The freshwater released by melting icebergs is immense. At the peak of its decay in late 2020 and early 2021, the giant iceberg A68a was dumping more than 1.5 billion tonnes of fresh water into the ocean every single day – over 150 times the daily water use of the entire UK population.

Much of this activity occurs along “Iceberg Alley”, a busy corridor of drifting ice that runs from the Weddell Sea towards South Georgia. Far from being just a graveyard for ice, this region is a geological archive. When icebergs melt, much of that ice-rafted debris mentioned above will sink and become embedded in seafloor mud. By drilling into these sediments, scientists can read a record of past iceberg traffic millions of years into the past.

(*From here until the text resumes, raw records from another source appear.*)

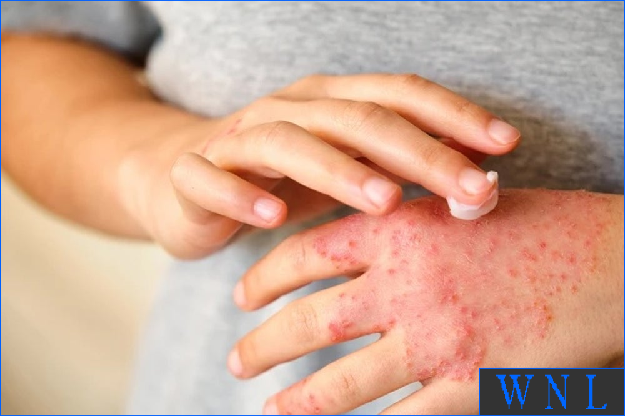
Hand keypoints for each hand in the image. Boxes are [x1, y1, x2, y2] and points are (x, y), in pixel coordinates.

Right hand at [119, 73, 518, 257]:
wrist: (183, 178)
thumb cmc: (279, 178)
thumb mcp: (343, 170)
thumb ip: (397, 167)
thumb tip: (477, 179)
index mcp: (330, 102)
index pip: (399, 96)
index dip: (453, 115)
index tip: (507, 146)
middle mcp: (288, 109)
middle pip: (357, 119)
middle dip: (419, 152)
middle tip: (471, 189)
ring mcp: (238, 139)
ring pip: (289, 143)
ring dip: (338, 169)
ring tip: (385, 200)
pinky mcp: (194, 173)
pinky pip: (214, 180)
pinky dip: (242, 195)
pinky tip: (273, 216)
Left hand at [231, 190, 622, 414]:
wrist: (610, 263)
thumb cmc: (536, 226)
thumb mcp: (456, 208)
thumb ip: (400, 225)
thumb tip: (346, 248)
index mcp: (400, 230)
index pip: (306, 254)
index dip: (265, 276)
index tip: (243, 295)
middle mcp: (407, 286)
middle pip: (310, 321)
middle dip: (263, 343)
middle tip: (236, 358)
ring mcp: (435, 340)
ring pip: (342, 379)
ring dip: (297, 397)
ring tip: (268, 406)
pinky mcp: (468, 385)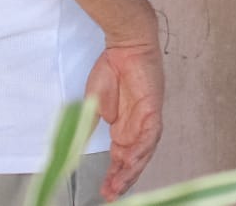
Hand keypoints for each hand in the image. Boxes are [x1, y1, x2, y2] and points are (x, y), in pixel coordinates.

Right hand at [85, 40, 164, 200]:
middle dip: (123, 178)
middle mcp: (138, 126)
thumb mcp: (94, 104)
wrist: (125, 45)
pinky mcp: (154, 109)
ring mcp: (148, 118)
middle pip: (134, 158)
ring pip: (143, 151)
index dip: (114, 174)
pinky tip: (132, 161)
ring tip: (118, 186)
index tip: (104, 191)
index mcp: (125, 126)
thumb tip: (81, 145)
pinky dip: (141, 149)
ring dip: (132, 169)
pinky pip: (150, 134)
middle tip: (110, 195)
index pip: (122, 156)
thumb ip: (92, 125)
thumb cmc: (111, 69)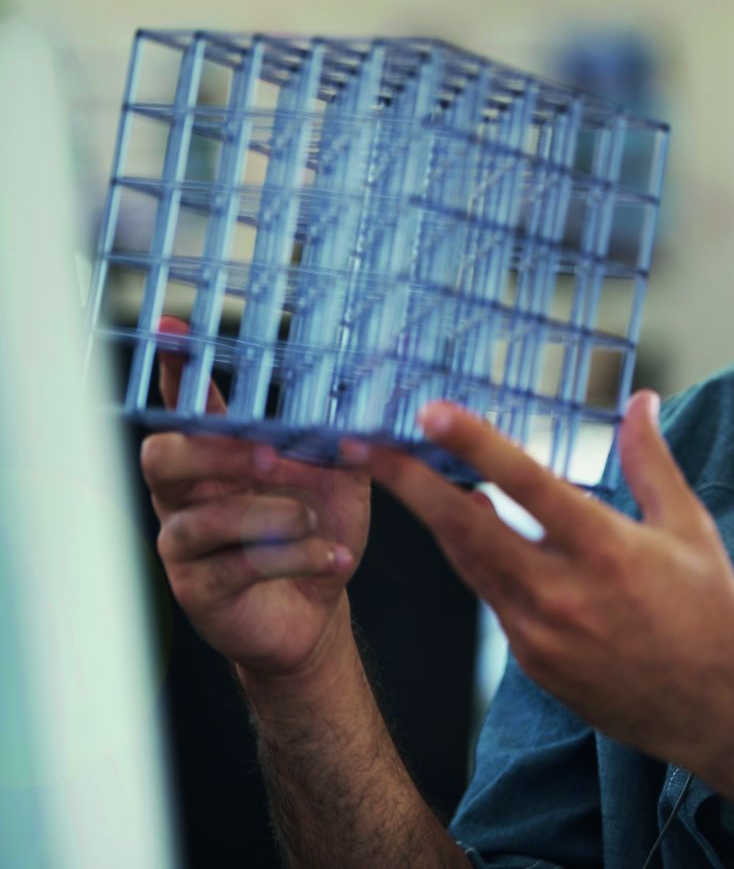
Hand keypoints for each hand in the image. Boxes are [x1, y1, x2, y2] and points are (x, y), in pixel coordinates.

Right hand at [143, 317, 371, 680]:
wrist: (319, 609)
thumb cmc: (317, 534)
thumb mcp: (338, 477)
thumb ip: (338, 437)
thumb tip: (361, 392)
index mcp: (216, 459)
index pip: (188, 409)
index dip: (178, 371)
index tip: (174, 333)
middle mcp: (187, 496)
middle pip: (163, 457)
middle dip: (217, 453)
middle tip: (271, 457)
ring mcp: (186, 544)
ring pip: (204, 518)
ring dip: (272, 515)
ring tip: (314, 520)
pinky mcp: (200, 589)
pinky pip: (240, 564)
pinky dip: (296, 556)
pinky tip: (332, 556)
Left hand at [349, 391, 733, 768]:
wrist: (714, 708)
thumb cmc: (708, 611)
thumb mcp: (689, 527)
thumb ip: (651, 461)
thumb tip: (640, 401)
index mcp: (605, 550)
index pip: (527, 484)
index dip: (475, 444)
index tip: (431, 412)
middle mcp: (562, 593)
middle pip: (465, 530)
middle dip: (409, 484)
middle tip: (365, 445)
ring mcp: (539, 634)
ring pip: (468, 564)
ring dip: (434, 518)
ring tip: (402, 477)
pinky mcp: (531, 662)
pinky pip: (492, 599)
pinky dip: (477, 560)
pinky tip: (470, 531)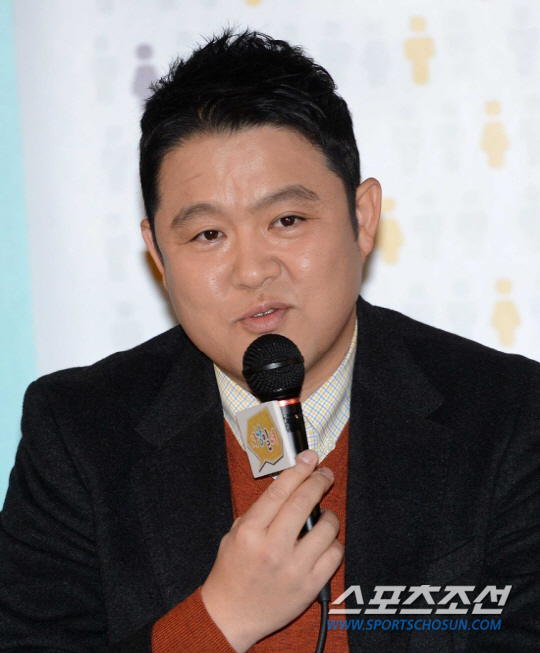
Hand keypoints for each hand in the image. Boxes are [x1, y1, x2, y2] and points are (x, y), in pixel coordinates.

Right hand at [200, 449, 342, 651]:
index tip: (309, 457)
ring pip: (326, 528)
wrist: (231, 616)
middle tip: (324, 474)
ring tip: (323, 516)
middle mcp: (272, 548)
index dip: (298, 469)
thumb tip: (290, 484)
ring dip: (329, 515)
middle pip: (304, 502)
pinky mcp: (309, 586)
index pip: (280, 491)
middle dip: (319, 481)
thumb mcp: (234, 534)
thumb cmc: (232, 571)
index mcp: (250, 532)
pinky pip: (335, 554)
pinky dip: (333, 543)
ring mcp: (293, 568)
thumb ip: (260, 511)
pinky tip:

BAS marine geologist Dr Claus-Dieter Hillenbrand explains that chemical “fingerprints” in the grains can reveal where bergs came from.

 “Sometimes the signal points broadly to West Antarctica. In other cases, we can narrow it to the northern Antarctic Peninsula, the western Amundsen Sea — or even a specific rock outcrop.”

 These records shed light on the mid-Pliocene warm period, around three million years ago — a time when atmospheric CO₂ was roughly 400 parts per million, similar to today.

Perhaps surprisingly, the sediment evidence suggests far fewer icebergs passed through Iceberg Alley back then than now. That makes sense if Antarctica’s ice sheet was significantly smaller, as other evidence also suggests.  With fewer glaciers reaching the sea, there were fewer opportunities to calve icebergs. Today’s more extensive marine ice sheet, by contrast, acts like a far more efficient “iceberg factory”.

Headlines about another recent behemoth, A23a — at nearly 4,000 square kilometres, for a while the world’s largest iceberg — have fuelled speculation that we may even be in the midst of a sudden surge in major calvings.

But the data doesn’t support this idea. Dr Mickey MacKie at the University of Florida analysed satellite records back to the late 1970s and found no clear upward trend in the size of the largest annual icebergs.

“Really big icebergs may actually signal stability, not instability,” she suggests. Large bergs often come from ice shelves that calve in natural cycles over decades.

 By contrast, when ice shelves collapse, they usually shatter into many smaller pieces — a process she calls “death by a thousand cuts”.

The challenge of tracking

Whether big or small, tracking icebergs is vital for both science and safety at sea. BAS remote-sensing expert Dr Andrew Fleming says that while satellites can easily spot city-sized bergs, it’s the smaller ones that endanger ships.

“The real risk is the ice you can barely see – fragments that lurk just below the surface. Hit one at speed, and you’re in serious trouble.”

Andrew is working towards an automated Antarctic iceberg monitoring system using satellite data. For those smaller bergs, this would map likely ice density rather than individual blocks, helping vessels avoid hazardous waters. The system would be modelled on one that already operates around Greenland.

He’s also working with the AI Lab at British Antarctic Survey, who are developing AI tools to reconstruct the “family tree” of icebergs – tracing which fragments once belonged together. This could improve both navigation forecasts and scientists’ understanding of how and where Antarctica is losing mass.

Finally, there’s a lively debate developing over how icebergs are named. At present, they are labelled for the sector of the Antarctic where they are first seen (A, B, C or D) followed by a number, with letter suffixes added as they fragment (A68a, A68b, A68c). The system, run by the US National Ice Center, is efficient — but hardly inspiring.

Some scientists argue that giving icebergs real names, like storms, could help the public connect more deeply with polar science and climate change. Would you feel differently about Iceberg Mike or Iceberg Amy than about D15a? It’s a simple idea, but one that could change how we talk about a rapidly changing continent.